Exercise directions: Please quote the records word for word, from their first line up to and including the line that contains "avventurarvi all'interno, dove".

Provided material:
------------
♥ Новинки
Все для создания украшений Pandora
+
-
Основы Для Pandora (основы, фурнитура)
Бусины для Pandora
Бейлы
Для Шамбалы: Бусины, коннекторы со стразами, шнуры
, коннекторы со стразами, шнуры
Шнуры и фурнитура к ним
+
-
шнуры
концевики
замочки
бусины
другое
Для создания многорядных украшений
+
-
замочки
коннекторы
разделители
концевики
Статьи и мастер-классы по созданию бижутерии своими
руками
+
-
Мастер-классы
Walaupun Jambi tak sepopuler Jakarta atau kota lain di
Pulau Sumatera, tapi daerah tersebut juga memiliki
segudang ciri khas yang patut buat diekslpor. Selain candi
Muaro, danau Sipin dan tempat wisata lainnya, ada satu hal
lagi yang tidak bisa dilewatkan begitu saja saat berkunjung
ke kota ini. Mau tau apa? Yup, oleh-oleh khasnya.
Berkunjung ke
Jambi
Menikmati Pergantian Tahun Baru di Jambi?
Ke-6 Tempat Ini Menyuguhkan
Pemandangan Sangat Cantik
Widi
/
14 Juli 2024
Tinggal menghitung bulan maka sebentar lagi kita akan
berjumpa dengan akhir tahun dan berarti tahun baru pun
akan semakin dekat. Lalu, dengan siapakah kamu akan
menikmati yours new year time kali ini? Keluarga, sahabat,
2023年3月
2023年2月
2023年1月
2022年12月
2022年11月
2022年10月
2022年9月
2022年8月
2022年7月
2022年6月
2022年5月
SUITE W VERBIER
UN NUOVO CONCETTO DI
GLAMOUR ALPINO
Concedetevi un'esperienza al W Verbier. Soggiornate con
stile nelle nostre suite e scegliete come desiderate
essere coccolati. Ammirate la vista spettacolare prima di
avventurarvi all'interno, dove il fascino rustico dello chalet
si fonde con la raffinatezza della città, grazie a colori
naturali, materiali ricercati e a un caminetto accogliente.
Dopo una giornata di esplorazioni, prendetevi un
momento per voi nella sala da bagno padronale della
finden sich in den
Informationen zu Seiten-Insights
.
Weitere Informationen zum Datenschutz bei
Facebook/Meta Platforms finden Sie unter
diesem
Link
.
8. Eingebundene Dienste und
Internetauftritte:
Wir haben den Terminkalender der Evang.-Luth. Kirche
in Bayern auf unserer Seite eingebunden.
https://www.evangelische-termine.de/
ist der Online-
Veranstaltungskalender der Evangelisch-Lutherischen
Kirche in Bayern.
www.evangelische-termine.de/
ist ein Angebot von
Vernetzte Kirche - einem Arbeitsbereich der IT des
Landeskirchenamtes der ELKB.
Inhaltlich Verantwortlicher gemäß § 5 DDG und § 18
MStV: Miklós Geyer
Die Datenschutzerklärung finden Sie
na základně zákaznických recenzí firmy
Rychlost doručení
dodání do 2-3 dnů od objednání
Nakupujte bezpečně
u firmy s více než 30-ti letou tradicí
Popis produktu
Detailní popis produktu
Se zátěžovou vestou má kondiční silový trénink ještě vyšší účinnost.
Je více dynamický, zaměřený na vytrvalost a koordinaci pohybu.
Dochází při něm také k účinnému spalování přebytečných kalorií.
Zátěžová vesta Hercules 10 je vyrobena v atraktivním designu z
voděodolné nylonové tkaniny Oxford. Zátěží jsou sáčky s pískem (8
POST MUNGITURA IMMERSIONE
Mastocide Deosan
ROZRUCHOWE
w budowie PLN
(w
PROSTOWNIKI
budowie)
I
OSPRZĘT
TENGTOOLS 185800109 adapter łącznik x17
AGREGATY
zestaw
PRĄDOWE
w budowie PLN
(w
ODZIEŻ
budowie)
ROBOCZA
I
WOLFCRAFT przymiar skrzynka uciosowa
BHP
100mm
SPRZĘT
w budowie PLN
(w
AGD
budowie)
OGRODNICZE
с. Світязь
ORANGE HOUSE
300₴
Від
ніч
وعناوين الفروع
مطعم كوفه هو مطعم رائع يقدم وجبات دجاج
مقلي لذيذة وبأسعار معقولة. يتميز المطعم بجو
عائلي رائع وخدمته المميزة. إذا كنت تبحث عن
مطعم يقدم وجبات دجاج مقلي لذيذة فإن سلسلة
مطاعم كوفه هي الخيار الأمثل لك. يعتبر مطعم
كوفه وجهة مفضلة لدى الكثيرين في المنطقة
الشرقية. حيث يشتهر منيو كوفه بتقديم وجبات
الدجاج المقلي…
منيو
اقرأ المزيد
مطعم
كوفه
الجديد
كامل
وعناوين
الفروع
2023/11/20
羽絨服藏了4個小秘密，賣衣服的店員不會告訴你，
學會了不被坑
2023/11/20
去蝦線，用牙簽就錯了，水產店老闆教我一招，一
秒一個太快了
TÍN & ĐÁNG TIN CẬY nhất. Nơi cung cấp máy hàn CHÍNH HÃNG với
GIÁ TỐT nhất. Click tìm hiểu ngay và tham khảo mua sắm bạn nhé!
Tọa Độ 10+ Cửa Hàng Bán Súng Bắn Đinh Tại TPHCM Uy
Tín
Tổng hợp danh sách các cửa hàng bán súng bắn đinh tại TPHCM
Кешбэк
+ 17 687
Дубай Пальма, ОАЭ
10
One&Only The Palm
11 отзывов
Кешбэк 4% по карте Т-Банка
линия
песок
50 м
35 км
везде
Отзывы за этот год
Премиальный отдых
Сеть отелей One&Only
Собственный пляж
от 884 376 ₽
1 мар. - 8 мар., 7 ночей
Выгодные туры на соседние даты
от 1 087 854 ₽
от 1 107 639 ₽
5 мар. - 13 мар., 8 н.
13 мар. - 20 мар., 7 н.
------------
Solution for this exercise:
♥ Новинки
Все для создания украшений Pandora
+
-
Основы Для Pandora (основы, фурнитура)
Бусины для Pandora
Бейлы
Для Шамбалы: Бусины, коннекторы со стразами, шнуры
, коннекторы со стразами, шнуры
Шнуры и фурнитура к ним
+
-
шнуры
концевики
замочки
бусины
другое
Для создания многорядных украшений
+
-
замочки
коннекторы
разделители
концевики
Статьи и мастер-классы по созданию бижутерии своими
руками
+
-
Мастер-классы
Walaupun Jambi tak sepopuler Jakarta atau kota lain di
Pulau Sumatera, tapi daerah tersebut juga memiliki
segudang ciri khas yang patut buat diekslpor. Selain candi
Muaro, danau Sipin dan tempat wisata lainnya, ada satu hal
lagi yang tidak bisa dilewatkan begitu saja saat berkunjung
ke kota ini. Mau tau apa? Yup, oleh-oleh khasnya.
Berkunjung ke
Jambi
Menikmati Pergantian Tahun Baru di Jambi?
Ke-6 Tempat Ini Menyuguhkan
Pemandangan Sangat Cantik
Widi
/
14 Juli 2024
Tinggal menghitung bulan maka sebentar lagi kita akan
berjumpa dengan akhir tahun dan berarti tahun baru pun
akan semakin dekat. Lalu, dengan siapakah kamu akan
menikmati yours new year time kali ini? Keluarga, sahabat,
2023年3月
2023年2月
2023年1月
2022年12月
2022年11月
2022年10月
2022年9月
2022年8月
2022年7月
2022年6月
2022年5月
SUITE W VERBIER
UN NUOVO CONCETTO DI
GLAMOUR ALPINO
Concedetevi un'esperienza al W Verbier. Soggiornate con
stile nelle nostre suite e scegliete come desiderate
essere coccolati. Ammirate la vista spettacolare prima di
avventurarvi all'interno, dove il fascino rustico dello chalet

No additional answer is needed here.